Wonderful world of WordPress and Django’s integration

We are preparing AnalyticalPlatform.com website. First we started showing the outputs of our “Financial research software” team on the wordpress page www.objektivni.info and then reorientated to a comprehensive Analytical Platform.

WordPress rules the world for simple yet powerful website development. To start a project, blog, simple presentation website is so simple. WordPress comes with user’s authentication, forgotten password handling, etc. It would be nice to reuse this functionality – meaning to get a username or any other related information securely… in Django.

Cookies can be shared between servers when they share the same domain name. So no problem in this area.

Obvious would be to reuse WordPress’ generated auth cookie…

The problem

WordPress authentication cookie name is concatenation for word ‘wordpress_’ and MD5 hash of the site url. The content is username, expiration and hash.

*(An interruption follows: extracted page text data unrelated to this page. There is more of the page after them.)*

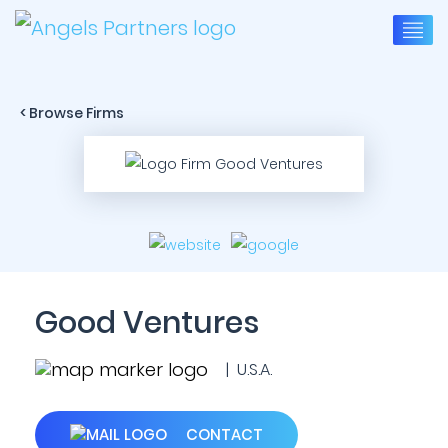
< Browse Firms
Good Ventures
| U.S.A.
CONTACT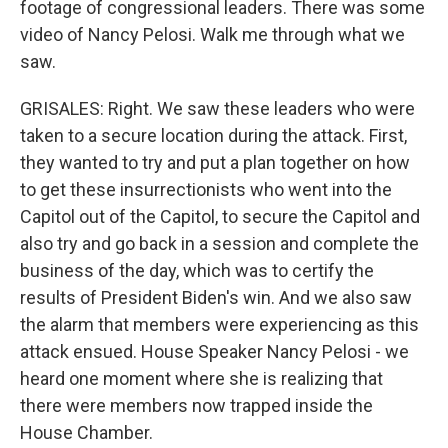
footage of congressional leaders. There was some
video of Nancy Pelosi. Walk me through what we
saw.
GRISALES: Right. We saw these leaders who were
taken to a secure location during the attack. First,
they wanted to try and put a plan together on how
to get these insurrectionists who went into the
Capitol out of the Capitol, to secure the Capitol and
also try and go back in a session and complete the
business of the day, which was to certify the
results of President Biden's win. And we also saw
the alarm that members were experiencing as this
attack ensued. House Speaker Nancy Pelosi - we
heard one moment where she is realizing that
there were members now trapped inside the
House Chamber.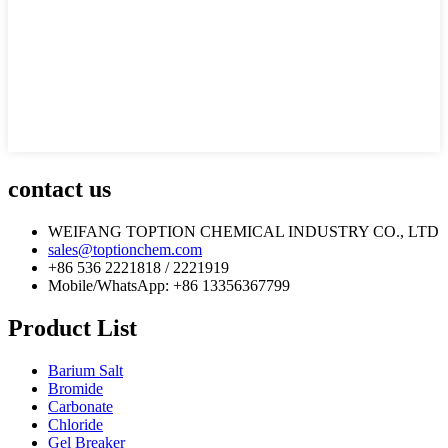
contact us
WEIFANG TOPTION CHEMICAL INDUSTRY CO., LTD
sales@toptionchem.com
+86 536 2221818 / 2221919
Mobile/WhatsApp: +86 13356367799
Product List
Barium Salt
Bromide
Carbonate
Chloride
Gel Breaker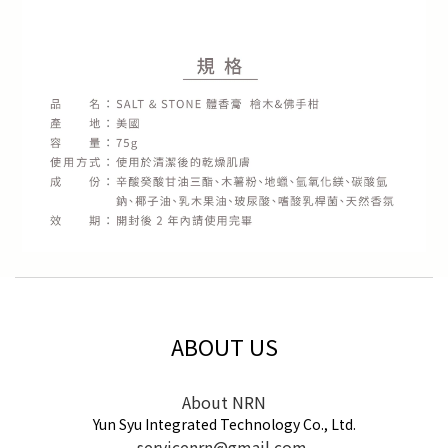
ABOUT US
About NRN
Yun Syu Integrated Technology Co., Ltd.
servicenrn@gmail.com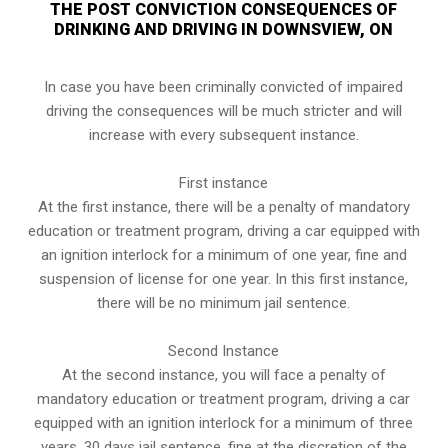
THE POST CONVICTION CONSEQUENCES OF
DRINKING AND DRIVING IN DOWNSVIEW, ON
In case you have been criminally convicted of impaired
driving the consequences will be much stricter and will
increase with every subsequent instance.
First instance
At the first instance, there will be a penalty of mandatory
education or treatment program, driving a car equipped with
an ignition interlock for a minimum of one year, fine and
suspension of license for one year. In this first instance,
there will be no minimum jail sentence.
Second Instance
At the second instance, you will face a penalty of
mandatory education or treatment program, driving a car
equipped with an ignition interlock for a minimum of three
years, 30 days jail sentence, fine at the discretion of the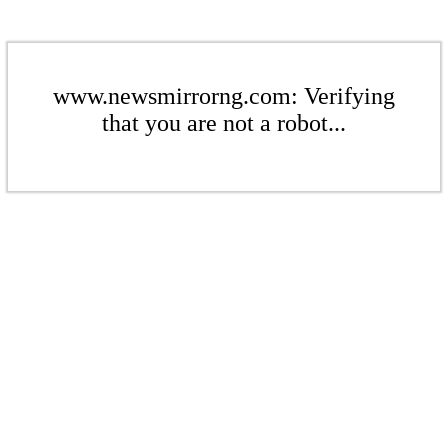
www.newsmirrorng.com: Verifying
that you are not a robot...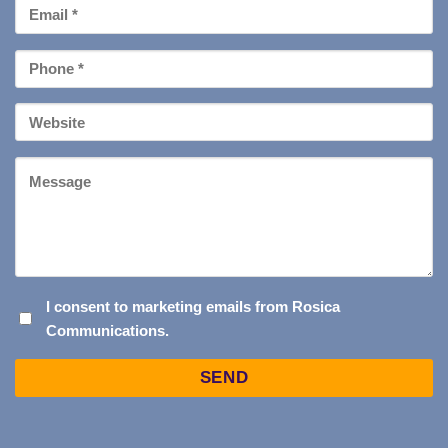
Email
*
Phone
*
Your
Website
Message
I
I consent to marketing emails from Rosica
Communications.
CONSENT
TO
Captcha
MARKETING
EMAILS
FROM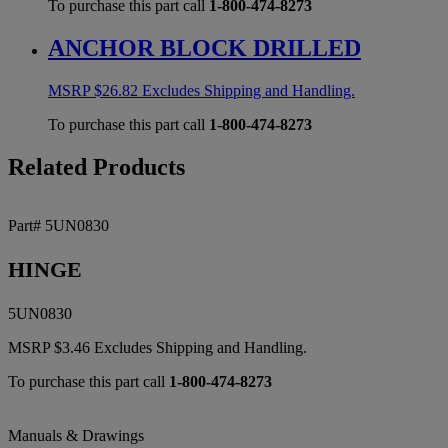
To purchase this part call
1-800-474-8273
ANCHOR BLOCK DRILLED
MSRP
$
26.82
Excludes Shipping and Handling.
To purchase this part call
1-800-474-8273
Related Products
Part# 5UN0830
HINGE
5UN0830
MSRP
$
3.46
Excludes Shipping and Handling.
To purchase this part call
1-800-474-8273
Manuals & Drawings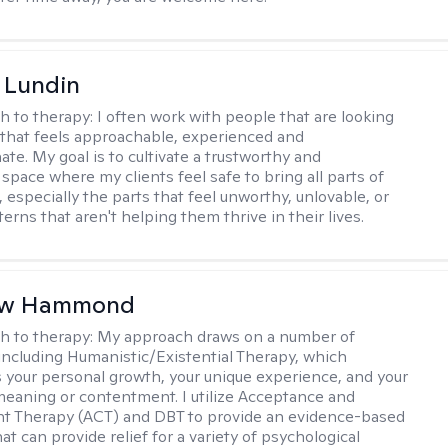
 Lundin
h to therapy:
I often work with people that are looking
 that feels approachable, experienced and
te. My goal is to cultivate a trustworthy and
space where my clients feel safe to bring all parts of
 especially the parts that feel unworthy, unlovable, or
terns that aren't helping them thrive in their lives.
ew Hammond
h to therapy:
My approach draws on a number of
 including Humanistic/Existential Therapy, which
your personal growth, your unique experience, and your
meaning or contentment. I utilize Acceptance and
 Therapy (ACT) and DBT to provide an evidence-based
t can provide relief for a variety of psychological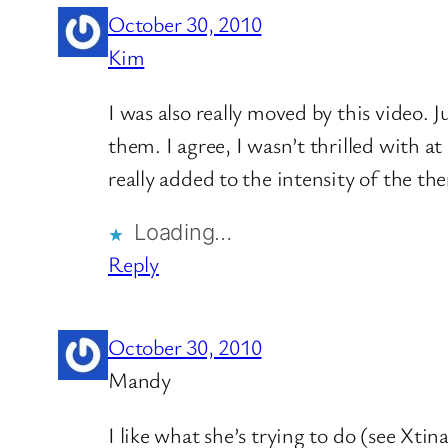
October 30, 2010
Kim
I was also really moved by this video.
them. I agree, I wasn’t thrilled with a
really added to the intensity of the th
Loading…
Reply
October 30, 2010
Mandy
I like what she’s trying to do (see Xtin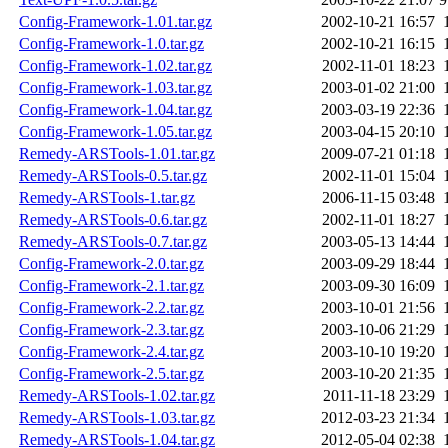
Config-Framework-1.01.tar.gz
2002-10-21 16:57
Config-Framework-1.0.tar.gz
2002-10-21 16:15
Config-Framework-1.02.tar.gz
2002-11-01 18:23
Config-Framework-1.03.tar.gz
2003-01-02 21:00
Config-Framework-1.04.tar.gz
2003-03-19 22:36
Config-Framework-1.05.tar.gz
2003-04-15 20:10
Remedy-ARSTools-1.01.tar.gz
2009-07-21 01:18
Remedy-ARSTools-0.5.tar.gz
2002-11-01 15:04
Remedy-ARSTools-1.tar.gz
2006-11-15 03:48
Remedy-ARSTools-0.6.tar.gz
2002-11-01 18:27
Remedy-ARSTools-0.7.tar.gz
2003-05-13 14:44
Config-Framework-2.0.tar.gz
2003-09-29 18:44
Config-Framework-2.1.tar.gz
2003-09-30 16:09
Config-Framework-2.2.tar.gz
2003-10-01 21:56
Config-Framework-2.3.tar.gz
2003-10-06 21:29
Config-Framework-2.4.tar.gz
2003-10-10 19:20
Config-Framework-2.5.tar.gz
2003-10-20 21:35
Remedy-ARSTools-1.02.tar.gz
2011-11-18 23:29
Remedy-ARSTools-1.03.tar.gz
2012-03-23 21:34
Remedy-ARSTools-1.04.tar.gz
2012-05-04 02:38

• MD5 of site url is static variable and hardly ever changes
• Username is the information we need but there is a catch – we need it securely, we need to be sure it’s from our partner server and that it is not forged
• Expiration contains timestamp when the cookie was created
• Hash is a security component. It contains hash of user login name, expiration, scheme (usually just ‘auth’) and 8th up to 12th characters from hashed user password. WordPress hashed password is made using defined variables AUTH_KEY and AUTH_SALT.

In another words without access to wordpress database with user’s hashed passwords we are unable to check authenticity of auth cookie from WordPress.

The solution

WordPress has an easy way how to add functionalities through plugins. Plugins can call add_action to register or inject specific functionality to the site.

We created a new plugin which injects a call to set our own cookie. It sets the cookie right after a user logs in to the wordpress – action ‘wp_login’.

Luckily PHP contains cryptographic libraries included by default. We create a content of the cookie using symmetric cryptography using Counter (CTR) mode. Additional measures are taken in, like random initialization vector and HMAC for message integrity check.

Right now we just store the username in the cookie. Using our own cookie allows to share any wordpress’ desirable information in the future.

Technical detail – PHP has two functions to set a cookie. ‘setcookie’ url-encodes the value of the cookie, to set a cookie exactly we use ‘setrawcookie’.

The Django side

Django and WordPress shares the secret key only. The cookie is automatically delivered to all servers within the same domain.

Django tries to get specific cookie from the request, decrypts it, check for integrity and returns the username if all is fine.

Epilog

When all is done and working new requests for WordPress functionality comes… finding it’s not optimal anymore. Full Django REST based server and heavy Javascript framework on the frontend is the future… leaving this mini project/exercise obsolete.